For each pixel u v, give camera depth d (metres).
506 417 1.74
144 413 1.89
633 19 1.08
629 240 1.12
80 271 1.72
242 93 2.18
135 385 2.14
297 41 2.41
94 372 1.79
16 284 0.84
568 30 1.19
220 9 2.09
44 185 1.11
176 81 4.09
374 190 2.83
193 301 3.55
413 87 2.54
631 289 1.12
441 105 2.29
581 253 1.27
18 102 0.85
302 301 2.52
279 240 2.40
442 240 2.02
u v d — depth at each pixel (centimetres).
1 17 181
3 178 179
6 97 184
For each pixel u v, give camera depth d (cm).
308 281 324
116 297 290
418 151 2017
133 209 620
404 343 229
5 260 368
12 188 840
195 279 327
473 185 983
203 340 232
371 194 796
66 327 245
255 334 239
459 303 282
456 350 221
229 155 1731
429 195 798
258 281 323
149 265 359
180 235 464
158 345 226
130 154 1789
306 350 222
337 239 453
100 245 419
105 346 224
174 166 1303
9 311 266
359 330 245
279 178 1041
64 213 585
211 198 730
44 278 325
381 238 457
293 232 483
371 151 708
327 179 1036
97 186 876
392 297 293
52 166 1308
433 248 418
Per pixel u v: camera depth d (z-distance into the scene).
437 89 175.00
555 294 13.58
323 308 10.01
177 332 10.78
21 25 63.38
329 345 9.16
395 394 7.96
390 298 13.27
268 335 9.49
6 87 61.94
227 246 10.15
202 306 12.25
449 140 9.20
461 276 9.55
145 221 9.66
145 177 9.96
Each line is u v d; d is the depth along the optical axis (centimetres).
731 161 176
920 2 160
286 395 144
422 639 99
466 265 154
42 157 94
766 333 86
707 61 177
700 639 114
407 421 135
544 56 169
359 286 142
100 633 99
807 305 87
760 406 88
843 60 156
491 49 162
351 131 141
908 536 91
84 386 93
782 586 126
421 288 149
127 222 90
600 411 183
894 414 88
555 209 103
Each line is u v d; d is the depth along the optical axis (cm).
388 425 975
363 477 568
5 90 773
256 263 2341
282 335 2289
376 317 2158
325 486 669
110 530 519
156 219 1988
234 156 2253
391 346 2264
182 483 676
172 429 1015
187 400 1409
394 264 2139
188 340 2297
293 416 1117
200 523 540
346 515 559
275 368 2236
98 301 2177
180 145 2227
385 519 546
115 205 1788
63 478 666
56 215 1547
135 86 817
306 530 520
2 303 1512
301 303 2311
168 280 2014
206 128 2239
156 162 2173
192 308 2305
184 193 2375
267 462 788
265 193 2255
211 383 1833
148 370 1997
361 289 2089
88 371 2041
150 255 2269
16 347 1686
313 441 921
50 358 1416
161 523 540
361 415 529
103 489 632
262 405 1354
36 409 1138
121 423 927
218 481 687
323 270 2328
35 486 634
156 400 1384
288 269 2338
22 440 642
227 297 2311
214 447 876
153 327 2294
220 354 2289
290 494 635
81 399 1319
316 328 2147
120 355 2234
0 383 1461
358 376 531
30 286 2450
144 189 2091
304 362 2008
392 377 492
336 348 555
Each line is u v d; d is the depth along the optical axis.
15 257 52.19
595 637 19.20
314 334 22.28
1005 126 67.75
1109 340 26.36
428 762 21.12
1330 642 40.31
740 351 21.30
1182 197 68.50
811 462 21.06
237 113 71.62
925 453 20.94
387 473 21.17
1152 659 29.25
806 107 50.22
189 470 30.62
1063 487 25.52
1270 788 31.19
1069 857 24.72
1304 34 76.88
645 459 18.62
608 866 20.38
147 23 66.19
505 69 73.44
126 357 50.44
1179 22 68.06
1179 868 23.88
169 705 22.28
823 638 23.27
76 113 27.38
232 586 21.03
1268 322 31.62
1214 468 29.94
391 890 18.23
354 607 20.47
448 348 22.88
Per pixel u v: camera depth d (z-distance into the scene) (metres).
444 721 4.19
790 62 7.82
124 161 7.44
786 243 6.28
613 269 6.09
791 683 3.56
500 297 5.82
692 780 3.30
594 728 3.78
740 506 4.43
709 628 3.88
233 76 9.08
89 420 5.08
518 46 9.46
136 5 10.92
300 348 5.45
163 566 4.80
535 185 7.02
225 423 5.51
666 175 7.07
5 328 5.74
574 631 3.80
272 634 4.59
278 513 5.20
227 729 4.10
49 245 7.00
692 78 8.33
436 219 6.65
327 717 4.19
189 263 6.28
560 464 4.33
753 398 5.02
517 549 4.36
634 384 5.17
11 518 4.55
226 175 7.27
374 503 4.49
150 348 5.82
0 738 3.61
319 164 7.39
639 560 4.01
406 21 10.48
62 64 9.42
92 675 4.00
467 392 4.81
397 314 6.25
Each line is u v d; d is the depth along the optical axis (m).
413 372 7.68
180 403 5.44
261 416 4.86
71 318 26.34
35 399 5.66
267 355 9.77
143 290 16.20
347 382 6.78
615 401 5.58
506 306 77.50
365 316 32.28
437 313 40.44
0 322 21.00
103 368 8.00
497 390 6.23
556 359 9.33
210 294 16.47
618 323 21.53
----
» TASK REQUIREMENTS
The response should be an exact repeat of the data above.

» WRITTEN ANSWER
For each pixel u v, give camera depth d (metres).
506 417 1.74
144 413 1.89
633 19 1.08
629 240 1.12
80 271 1.72
242 93 2.18
135 385 2.14
297 41 2.41
94 372 1.79
16 284 0.84
568 30 1.19
220 9 2.09
44 185 1.11
176 81 4.09
374 190 2.83
193 301 3.55
413 87 2.54
631 289 1.12
441 105 2.29
581 253 1.27
18 102 0.85
302 301 2.52
279 240 2.40
442 240 2.02
u v d — depth at each pixel (centimetres).
1 17 181
3 178 179
6 97 184
For each pixel u v, give camera depth d (cm).
308 281 324
116 297 290
418 151 2017
133 209 620
404 343 229
5 260 368
12 188 840
195 279 327
473 185 983
203 340 232
371 194 796
66 327 245
255 334 239
459 303 282
456 350 221
229 155 1731
429 195 798
258 281 323
149 265 359
180 235 464
158 345 226
130 154 1789
306 350 222
337 239 453
100 245 419
105 346 224
174 166 1303
9 311 266
359 330 245
279 178 1041
64 213 585
211 198 730
44 278 325
381 238 457
293 232 483
371 151 708
327 179 1036
97 186 876
392 297 293
52 166 1308
433 248 418
Per pixel u v: camera depth d (z-distance into the scene).
437 89 175.00
555 294 13.58
323 308 10.01
177 332 10.78
21 25 63.38
329 345 9.16
395 394 7.96
390 298 13.27
268 335 9.49
6 87 61.94
227 246 10.15
202 306 12.25
449 140 9.20
461 276 9.55
145 221 9.66
145 177 9.96
Each line is u v d; d is the depth along the optical axis (centimetres).
731 161 176
920 2 160
286 395 144
422 639 99
466 265 154
42 157 94
766 333 86
707 61 177
700 639 114
407 421 135
544 56 169
359 286 142
100 633 99
807 305 87
760 406 88
843 60 156
491 49 162
351 131 141
908 536 91
84 386 93
782 586 126
421 288 149
127 222 90
600 411 183
894 414 88
555 209 103
Each line is u v d; d is the depth along the optical axis (cm).
388 425 975
363 477 568
5 90 773
256 263 2341
282 335 2289
376 317 2158
325 486 669
110 530 519
156 219 1988
234 156 2253
391 346 2264
182 483 676
172 429 1015
187 400 1409
394 264 2139
188 340 2297
293 416 1117
200 523 540
346 515 559
275 368 2236
98 301 2177
180 145 2227
385 519 546
115 205 1788
63 478 666
56 215 1547
135 86 817
306 530 520
2 303 1512
301 303 2311
168 280 2014
206 128 2239
156 162 2173
192 308 2305
184 193 2375
267 462 788
265 193 2255
211 383 1833
148 370 1997
361 289 2089
88 371 2041
150 255 2269
16 347 1686
313 441 921
50 358 1416
161 523 540
361 415 529
103 489 632
262 405 1354
36 409 1138
121 423 927
218 481 687
323 270 2328
35 486 634
156 400 1384
288 269 2338
22 440 642
227 297 2311
214 447 876
153 327 2294
220 354 2289
290 494 635
81 399 1319
316 328 2147
120 355 2234
0 383 1461
358 376 531
30 286 2450
144 189 2091
304 362 2008
392 377 492
336 348 555
Each line is u v d; d is the depth along the optical axis.
15 257 52.19
595 637 19.20
314 334 22.28
1005 126 67.75
1109 340 26.36
428 762 21.12
1330 642 40.31
740 351 21.30
1182 197 68.50
811 462 21.06
237 113 71.62
925 453 20.94
387 473 21.17
1152 659 29.25
806 107 50.22
189 470 30.62
1063 487 25.52
1270 788 31.19
1069 857 24.72
1304 34 76.88
645 459 18.62
608 866 20.38
147 23 66.19
505 69 73.44
126 357 50.44
1179 22 68.06
1179 868 23.88
169 705 22.28
823 638 23.27
76 113 27.38
232 586 21.03
1268 322 31.62
1214 468 29.94
391 890 18.23
354 607 20.47
448 348 22.88
Per pixel u v: camera depth d (z-distance into the scene) (metres).
444 721 4.19
790 62 7.82
124 161 7.44
786 243 6.28
613 269 6.09
791 683 3.56
500 297 5.82
692 780 3.30
594 728 3.78
740 506 4.43
709 628 3.88
233 76 9.08
89 420 5.08
518 46 9.46
136 5 10.92
300 348 5.45
163 566 4.80
535 185 7.02
225 423 5.51
666 175 7.07
5 328 5.74
574 631 3.80
272 634 4.59
278 513 5.20
227 729 4.10
49 245 7.00
692 78 8.33
436 219 6.65
327 717 4.19
189 263 6.28
560 464 4.33
753 398 5.02
517 549 4.36
634 384 5.17
11 518 4.55
226 175 7.27
374 503 4.49
150 348 5.82
0 738 3.61
319 164 7.39
639 560 4.01
406 21 10.48
62 64 9.42
92 675 4.00
467 392 4.81
397 314 6.25
Each line is u v d; d is the depth along the optical axis (m).
413 372 7.68
180 403 5.44
261 416 4.86
71 318 26.34
35 399 5.66
267 355 9.77
143 290 16.20
347 382 6.78
615 401 5.58
506 306 77.50
365 316 32.28
437 313 40.44
0 322 21.00
103 368 8.00
497 390 6.23
556 359 9.33
210 294 16.47
618 323 21.53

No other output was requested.